Daftar Kegiatan:
1 – Menurut kutipan, apa akibat sikap orang-orang Yahudi di Berea?
2 – Suntinglah bagian kutipan yang dibuka dengan kata-kata "PENDAHULUAN" dan ditutup dengan "Kristus (ay. 12).", lalu tuliskan kembali bagian itu dengan mengganti "Kitab Suci" menjadi "Alkitab".

Kutipan:
● ● ●

31 October 2014

Refleksi Reformasi 2014: "RENDAH HATI DAN TUNDUK PADA OTORITAS ALKITAB" (Denny Teguh Sutandio)

Refleksi Reformasi 2014

“RENDAH HATI DAN TUNDUK PADA OTORITAS ALKITAB”

oleh: Denny Teguh Sutandio



“Orang-orang Yahudi di kota itu lebih baik hatinya dari pada orang-orang Yahudi di Tesalonika, karena mereka menerima firman itu dengan segala kerelaan hati dan setiap hari mereka menyelidiki Kitab Suci untuk mengetahui, apakah semuanya itu benar demikian.”
(Kis. 17:11)


PENDAHULUAN
Ketika Paulus dan Silas sampai di Berea, mereka mengunjungi rumah ibadat orang Yahudi (Kis. 17:10) dan dr. Lukas mencatat bahwa orang-orang Yahudi lebih baik hatinya daripada orang-orang Yahudi di Tesalonika di mana hal ini ditunjukkan dengan kesediaan mereka menerima firman yang Paulus dan Silas sampaikan dengan kerelaan sambil tetap menyelidiki Kitab Suci untuk mengetahui apakah yang Paulus dan Silas sampaikan itu benar atau tidak (ay. 11). “Kitab Suci” di ayat 11 memang mengacu kepada kitab-kitab Perjanjian Lama, karena pada waktu dr. Lukas mencatat peristiwa ini, kitab-kitab Perjanjian Baru belum dikanonisasikan. Sikap ini mengakibatkan banyak orang Yahudi menjadi percaya kepada Kristus (ay. 12).

● ● ●

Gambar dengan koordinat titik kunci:
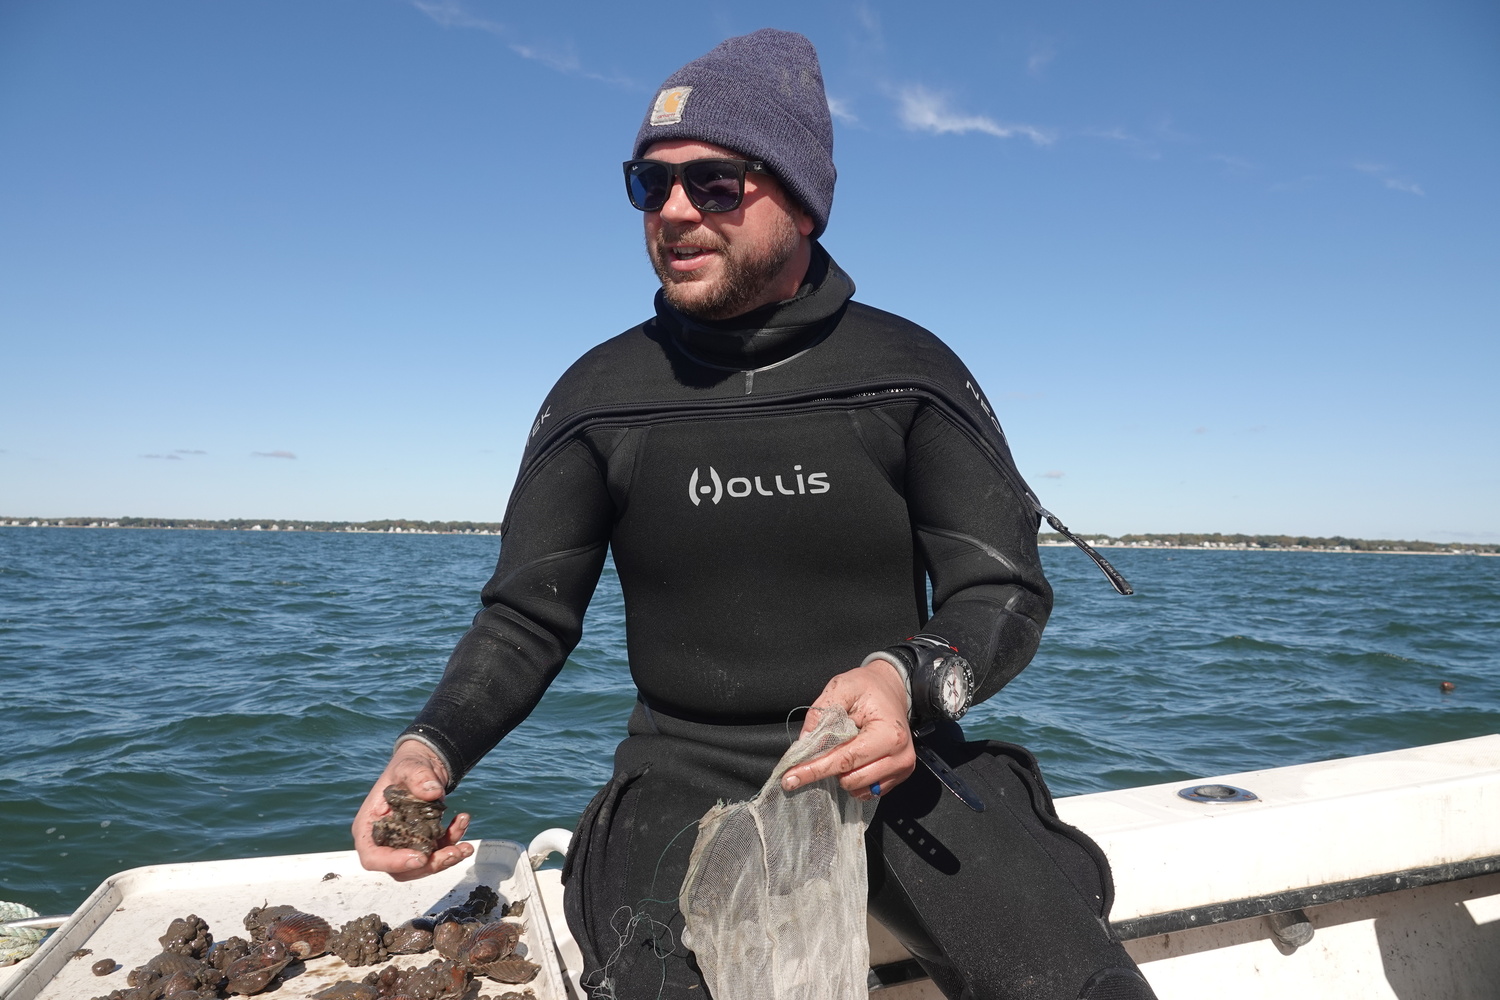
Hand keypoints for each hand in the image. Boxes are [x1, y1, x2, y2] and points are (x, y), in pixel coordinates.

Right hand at [353, 741, 473, 880]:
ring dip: (446, 858)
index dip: (393, 863)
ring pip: (423, 866)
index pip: (372, 857)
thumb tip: (432, 793)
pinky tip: (462, 820)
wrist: (424, 766)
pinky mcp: (425, 842)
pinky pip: (438, 851)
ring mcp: (405, 844)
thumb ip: (417, 777)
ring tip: (465, 846)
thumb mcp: (409, 765)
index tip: (419, 858)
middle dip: (430, 865)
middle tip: (454, 852)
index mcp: (369, 826)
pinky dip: (453, 841)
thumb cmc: (407, 767)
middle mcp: (385, 841)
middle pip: (401, 869)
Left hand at [780, 659, 915, 801]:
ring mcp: (902, 768)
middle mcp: (900, 756)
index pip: (844, 760)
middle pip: (851, 779)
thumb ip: (821, 713)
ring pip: (859, 789)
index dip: (815, 770)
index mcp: (888, 734)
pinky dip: (855, 780)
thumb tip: (804, 744)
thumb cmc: (868, 687)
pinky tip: (854, 760)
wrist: (892, 687)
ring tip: (844, 749)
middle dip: (829, 769)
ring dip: (843, 775)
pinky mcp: (899, 775)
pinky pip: (869, 791)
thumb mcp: (842, 687)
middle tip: (822, 750)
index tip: (790, 779)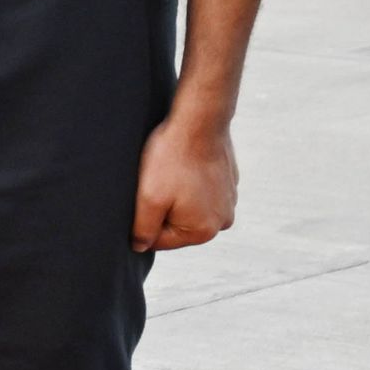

● ● ●

Jawaban Tiap Tugas:
1 – Banyak orang Yahudi menjadi percaya kepada Kristus.

2 –
PENDAHULUAN
Ketika Paulus dan Silas sampai di Berea, mereka mengunjungi rumah ibadat orang Yahudi (Kis. 17:10) dan dr. Lukas mencatat bahwa orang-orang Yahudi lebih baik hatinya daripada orang-orang Yahudi di Tesalonika di mana hal ini ditunjukkan dengan kesediaan mereka menerima firman yang Paulus dan Silas sampaikan dengan kerelaan sambil tetap menyelidiki Alkitab untuk mengetahui apakah yang Paulus dan Silas sampaikan itu benar atau tidak (ay. 11). “Alkitab” di ayat 11 memang mengacu kepada kitab-kitab Perjanjian Lama, karena pada waktu dr. Lukas mencatat peristiwa ini, kitab-kitab Perjanjian Baru belum dikanonisasikan. Sikap ini mengakibatkan banyak orang Yahudi menjadi percaya kepada Kristus (ay. 12).